--- Stored items ---
________________
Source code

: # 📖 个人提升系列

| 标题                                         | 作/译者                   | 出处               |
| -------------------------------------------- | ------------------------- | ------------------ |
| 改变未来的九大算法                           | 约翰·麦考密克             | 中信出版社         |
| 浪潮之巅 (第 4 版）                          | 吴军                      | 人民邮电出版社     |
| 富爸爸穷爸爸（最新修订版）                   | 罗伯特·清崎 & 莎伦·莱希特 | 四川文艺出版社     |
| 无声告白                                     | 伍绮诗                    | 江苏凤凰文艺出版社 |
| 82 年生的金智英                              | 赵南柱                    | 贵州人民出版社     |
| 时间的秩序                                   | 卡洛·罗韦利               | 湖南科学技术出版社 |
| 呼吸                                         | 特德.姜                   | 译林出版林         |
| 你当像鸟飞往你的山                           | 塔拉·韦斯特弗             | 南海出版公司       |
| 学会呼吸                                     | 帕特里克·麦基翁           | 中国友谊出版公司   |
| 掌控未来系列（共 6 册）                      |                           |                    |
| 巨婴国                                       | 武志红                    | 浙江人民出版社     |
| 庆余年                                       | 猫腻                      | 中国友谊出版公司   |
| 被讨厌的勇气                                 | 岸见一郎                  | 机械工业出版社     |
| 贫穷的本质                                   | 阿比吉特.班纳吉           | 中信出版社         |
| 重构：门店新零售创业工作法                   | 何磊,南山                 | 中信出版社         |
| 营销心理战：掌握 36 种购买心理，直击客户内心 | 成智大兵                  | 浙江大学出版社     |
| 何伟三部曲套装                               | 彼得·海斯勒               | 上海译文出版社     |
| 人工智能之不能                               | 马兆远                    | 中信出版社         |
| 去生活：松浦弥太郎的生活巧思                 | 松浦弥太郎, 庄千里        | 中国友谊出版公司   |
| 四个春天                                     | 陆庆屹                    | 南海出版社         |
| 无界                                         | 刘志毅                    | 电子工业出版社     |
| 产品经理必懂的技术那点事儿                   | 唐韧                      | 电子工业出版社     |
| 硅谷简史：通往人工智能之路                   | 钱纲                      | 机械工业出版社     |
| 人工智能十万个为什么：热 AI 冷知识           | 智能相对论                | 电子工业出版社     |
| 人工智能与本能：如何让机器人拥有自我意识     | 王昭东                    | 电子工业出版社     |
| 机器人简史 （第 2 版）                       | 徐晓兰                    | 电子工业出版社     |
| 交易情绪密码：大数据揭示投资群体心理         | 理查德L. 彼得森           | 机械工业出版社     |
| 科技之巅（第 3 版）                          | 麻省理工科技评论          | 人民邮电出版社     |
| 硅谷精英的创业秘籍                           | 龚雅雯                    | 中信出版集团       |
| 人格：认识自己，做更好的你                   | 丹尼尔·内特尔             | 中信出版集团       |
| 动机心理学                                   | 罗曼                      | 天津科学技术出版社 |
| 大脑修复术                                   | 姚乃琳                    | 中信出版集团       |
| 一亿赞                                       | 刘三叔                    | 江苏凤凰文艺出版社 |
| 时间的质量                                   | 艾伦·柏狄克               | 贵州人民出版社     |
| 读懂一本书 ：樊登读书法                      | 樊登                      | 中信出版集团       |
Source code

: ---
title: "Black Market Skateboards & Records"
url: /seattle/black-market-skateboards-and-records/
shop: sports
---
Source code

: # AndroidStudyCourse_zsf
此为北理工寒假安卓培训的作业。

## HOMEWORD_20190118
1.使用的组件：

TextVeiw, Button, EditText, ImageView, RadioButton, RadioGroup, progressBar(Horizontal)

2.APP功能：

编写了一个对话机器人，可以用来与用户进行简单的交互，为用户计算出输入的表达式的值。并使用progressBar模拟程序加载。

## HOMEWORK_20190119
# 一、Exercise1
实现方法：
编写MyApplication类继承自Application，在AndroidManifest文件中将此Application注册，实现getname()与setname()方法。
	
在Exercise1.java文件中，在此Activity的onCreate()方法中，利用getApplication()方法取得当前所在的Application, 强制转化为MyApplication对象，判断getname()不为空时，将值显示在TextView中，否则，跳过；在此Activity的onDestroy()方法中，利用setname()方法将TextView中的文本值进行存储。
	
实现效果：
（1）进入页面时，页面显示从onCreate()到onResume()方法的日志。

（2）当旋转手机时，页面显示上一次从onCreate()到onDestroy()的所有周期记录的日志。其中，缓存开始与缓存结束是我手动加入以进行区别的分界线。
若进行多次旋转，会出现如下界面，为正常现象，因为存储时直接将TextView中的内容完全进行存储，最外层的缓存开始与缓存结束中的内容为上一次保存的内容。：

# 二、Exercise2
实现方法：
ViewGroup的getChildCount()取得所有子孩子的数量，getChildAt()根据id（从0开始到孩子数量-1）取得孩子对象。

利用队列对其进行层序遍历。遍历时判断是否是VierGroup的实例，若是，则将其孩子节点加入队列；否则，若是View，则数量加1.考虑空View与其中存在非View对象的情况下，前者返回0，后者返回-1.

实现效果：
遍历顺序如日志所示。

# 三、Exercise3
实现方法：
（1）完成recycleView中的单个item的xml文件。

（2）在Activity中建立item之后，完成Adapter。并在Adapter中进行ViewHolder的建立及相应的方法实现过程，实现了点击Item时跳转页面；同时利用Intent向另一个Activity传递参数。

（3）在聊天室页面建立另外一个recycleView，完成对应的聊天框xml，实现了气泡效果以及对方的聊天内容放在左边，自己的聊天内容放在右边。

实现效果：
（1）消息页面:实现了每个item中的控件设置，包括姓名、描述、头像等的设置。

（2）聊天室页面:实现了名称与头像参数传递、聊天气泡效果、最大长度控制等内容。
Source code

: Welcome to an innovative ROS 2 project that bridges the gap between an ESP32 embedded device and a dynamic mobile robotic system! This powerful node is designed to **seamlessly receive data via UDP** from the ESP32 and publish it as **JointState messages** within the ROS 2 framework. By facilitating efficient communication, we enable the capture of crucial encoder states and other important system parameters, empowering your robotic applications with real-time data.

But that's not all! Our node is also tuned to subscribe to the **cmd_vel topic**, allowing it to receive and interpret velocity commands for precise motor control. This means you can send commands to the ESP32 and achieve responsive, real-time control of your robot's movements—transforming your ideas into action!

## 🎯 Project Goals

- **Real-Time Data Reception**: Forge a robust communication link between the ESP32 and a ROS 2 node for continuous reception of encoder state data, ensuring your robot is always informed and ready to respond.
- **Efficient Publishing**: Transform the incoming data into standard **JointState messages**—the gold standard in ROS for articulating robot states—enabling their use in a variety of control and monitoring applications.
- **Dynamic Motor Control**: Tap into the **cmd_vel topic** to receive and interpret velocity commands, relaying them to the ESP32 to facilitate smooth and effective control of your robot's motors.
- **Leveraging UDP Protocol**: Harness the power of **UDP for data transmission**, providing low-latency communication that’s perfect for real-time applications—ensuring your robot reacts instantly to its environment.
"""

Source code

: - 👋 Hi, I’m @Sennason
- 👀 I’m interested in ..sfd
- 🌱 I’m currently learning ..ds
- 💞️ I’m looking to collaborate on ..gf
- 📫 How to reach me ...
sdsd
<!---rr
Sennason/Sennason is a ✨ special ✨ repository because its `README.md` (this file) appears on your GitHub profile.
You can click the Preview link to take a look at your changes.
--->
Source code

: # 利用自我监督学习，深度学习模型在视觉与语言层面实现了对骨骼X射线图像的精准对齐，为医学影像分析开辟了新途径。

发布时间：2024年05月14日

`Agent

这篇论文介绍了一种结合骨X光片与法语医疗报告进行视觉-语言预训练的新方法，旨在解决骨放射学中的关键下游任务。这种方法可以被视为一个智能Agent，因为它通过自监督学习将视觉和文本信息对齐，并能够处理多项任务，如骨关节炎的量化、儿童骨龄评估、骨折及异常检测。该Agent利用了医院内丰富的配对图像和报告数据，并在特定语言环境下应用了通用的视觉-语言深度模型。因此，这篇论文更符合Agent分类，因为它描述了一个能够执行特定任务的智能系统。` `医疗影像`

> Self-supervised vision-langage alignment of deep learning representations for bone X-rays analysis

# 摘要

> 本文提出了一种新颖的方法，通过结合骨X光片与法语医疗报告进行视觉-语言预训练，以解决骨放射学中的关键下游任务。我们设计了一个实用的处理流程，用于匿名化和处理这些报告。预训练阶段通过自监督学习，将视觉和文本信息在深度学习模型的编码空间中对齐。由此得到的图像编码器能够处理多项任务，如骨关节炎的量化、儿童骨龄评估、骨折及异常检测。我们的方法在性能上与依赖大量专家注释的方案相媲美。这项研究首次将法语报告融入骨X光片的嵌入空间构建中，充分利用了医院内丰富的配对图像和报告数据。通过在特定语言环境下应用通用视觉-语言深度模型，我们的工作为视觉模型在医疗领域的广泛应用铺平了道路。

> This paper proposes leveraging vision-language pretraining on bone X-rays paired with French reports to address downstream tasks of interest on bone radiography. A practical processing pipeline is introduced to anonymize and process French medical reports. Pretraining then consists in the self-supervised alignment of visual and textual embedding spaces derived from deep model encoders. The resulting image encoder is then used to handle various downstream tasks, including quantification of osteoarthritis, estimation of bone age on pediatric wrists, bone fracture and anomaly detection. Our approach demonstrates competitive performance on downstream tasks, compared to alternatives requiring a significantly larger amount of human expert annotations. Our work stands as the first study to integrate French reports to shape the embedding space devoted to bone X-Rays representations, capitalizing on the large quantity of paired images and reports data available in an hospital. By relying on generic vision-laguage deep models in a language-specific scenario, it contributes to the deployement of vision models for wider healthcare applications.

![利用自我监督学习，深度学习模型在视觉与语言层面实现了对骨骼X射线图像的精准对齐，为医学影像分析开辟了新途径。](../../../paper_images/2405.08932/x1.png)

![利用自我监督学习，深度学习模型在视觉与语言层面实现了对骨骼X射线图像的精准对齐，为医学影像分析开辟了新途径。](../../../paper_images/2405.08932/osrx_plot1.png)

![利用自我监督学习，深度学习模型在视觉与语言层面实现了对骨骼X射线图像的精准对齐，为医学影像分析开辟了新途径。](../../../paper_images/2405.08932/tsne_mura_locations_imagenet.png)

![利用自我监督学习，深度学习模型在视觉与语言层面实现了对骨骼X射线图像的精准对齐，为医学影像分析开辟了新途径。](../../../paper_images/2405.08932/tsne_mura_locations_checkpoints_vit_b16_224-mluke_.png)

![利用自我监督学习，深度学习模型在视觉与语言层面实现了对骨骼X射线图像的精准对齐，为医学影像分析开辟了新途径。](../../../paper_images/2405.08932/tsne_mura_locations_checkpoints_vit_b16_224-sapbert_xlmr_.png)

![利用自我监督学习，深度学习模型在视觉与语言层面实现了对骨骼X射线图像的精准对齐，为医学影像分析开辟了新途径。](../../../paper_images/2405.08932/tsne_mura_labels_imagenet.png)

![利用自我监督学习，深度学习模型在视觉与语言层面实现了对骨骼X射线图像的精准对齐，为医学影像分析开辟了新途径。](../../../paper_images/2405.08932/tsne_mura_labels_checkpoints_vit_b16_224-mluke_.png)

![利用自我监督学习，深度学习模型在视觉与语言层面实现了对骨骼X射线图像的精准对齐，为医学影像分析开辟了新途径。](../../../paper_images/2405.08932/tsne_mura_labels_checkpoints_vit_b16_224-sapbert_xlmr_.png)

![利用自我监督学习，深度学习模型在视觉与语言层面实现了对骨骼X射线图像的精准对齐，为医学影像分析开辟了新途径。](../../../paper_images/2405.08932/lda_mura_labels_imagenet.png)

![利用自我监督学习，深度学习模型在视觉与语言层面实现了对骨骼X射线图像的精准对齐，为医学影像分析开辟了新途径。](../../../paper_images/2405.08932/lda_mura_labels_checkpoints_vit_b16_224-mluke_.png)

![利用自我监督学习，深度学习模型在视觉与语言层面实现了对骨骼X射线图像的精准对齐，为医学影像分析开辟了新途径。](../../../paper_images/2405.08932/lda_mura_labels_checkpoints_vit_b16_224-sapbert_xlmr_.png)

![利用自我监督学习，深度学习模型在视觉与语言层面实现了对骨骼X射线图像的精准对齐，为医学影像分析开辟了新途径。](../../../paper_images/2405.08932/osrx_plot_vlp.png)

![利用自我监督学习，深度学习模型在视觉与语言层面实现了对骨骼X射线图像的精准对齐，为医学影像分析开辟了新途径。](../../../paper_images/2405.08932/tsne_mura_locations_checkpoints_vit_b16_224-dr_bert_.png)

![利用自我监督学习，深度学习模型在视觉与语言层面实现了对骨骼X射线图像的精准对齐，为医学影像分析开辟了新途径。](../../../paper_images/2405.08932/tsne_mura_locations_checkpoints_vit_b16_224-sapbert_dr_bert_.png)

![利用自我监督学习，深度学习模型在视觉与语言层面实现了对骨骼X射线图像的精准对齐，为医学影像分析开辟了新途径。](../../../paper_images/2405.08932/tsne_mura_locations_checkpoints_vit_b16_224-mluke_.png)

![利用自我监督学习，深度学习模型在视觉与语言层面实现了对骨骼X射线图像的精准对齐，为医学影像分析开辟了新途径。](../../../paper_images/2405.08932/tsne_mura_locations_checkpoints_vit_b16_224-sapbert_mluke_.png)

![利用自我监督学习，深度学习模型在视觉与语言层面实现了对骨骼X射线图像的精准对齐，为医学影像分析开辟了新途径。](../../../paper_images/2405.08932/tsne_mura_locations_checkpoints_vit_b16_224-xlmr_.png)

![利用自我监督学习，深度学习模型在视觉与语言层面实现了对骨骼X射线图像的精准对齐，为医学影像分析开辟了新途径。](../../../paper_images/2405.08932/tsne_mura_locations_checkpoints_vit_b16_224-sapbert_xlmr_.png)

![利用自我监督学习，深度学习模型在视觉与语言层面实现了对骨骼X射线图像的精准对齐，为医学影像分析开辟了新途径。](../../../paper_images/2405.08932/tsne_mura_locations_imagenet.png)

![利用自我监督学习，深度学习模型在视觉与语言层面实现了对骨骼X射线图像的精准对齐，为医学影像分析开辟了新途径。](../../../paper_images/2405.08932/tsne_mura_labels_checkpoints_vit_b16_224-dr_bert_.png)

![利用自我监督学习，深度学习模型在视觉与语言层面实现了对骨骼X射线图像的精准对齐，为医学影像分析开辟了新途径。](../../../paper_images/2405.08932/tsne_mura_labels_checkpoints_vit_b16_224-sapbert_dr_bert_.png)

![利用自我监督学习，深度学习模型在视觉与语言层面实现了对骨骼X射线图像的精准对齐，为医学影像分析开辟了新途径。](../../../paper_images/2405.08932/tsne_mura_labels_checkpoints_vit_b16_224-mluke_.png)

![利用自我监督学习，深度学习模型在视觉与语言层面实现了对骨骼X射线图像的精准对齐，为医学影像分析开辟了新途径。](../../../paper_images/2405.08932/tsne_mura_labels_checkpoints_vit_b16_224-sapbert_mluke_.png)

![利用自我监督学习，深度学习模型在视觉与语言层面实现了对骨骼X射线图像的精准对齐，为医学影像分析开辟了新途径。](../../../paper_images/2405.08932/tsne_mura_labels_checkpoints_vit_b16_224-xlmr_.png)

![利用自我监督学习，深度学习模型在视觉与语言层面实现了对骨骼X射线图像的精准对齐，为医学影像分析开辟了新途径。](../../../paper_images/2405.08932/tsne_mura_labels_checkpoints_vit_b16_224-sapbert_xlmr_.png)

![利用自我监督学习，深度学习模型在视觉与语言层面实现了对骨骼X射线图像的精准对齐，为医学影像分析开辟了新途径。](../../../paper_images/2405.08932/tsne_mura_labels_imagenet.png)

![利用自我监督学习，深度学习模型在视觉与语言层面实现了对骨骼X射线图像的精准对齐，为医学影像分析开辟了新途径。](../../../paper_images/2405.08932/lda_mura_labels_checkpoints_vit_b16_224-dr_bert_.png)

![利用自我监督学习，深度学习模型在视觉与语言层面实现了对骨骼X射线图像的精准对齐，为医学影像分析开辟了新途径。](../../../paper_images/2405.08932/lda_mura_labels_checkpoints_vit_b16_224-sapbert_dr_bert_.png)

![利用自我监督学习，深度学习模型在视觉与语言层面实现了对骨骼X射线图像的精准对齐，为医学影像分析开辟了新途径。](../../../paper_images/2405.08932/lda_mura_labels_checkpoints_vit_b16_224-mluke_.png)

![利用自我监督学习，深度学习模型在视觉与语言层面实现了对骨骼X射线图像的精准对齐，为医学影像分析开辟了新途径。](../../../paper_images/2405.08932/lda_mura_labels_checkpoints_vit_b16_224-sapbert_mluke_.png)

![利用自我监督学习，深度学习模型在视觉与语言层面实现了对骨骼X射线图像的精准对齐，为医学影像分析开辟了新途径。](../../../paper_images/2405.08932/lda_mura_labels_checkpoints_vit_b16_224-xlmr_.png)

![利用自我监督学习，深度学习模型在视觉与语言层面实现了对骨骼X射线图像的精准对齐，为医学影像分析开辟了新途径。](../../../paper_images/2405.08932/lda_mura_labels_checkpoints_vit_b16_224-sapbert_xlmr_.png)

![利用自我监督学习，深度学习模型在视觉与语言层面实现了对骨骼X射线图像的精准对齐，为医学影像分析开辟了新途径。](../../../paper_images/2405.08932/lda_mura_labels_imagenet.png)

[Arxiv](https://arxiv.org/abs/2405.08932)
________________
--- Exercise ---
For the records above, state how many lines contain the word "机械工业出版社". Give only the number.

--- The answer ---
3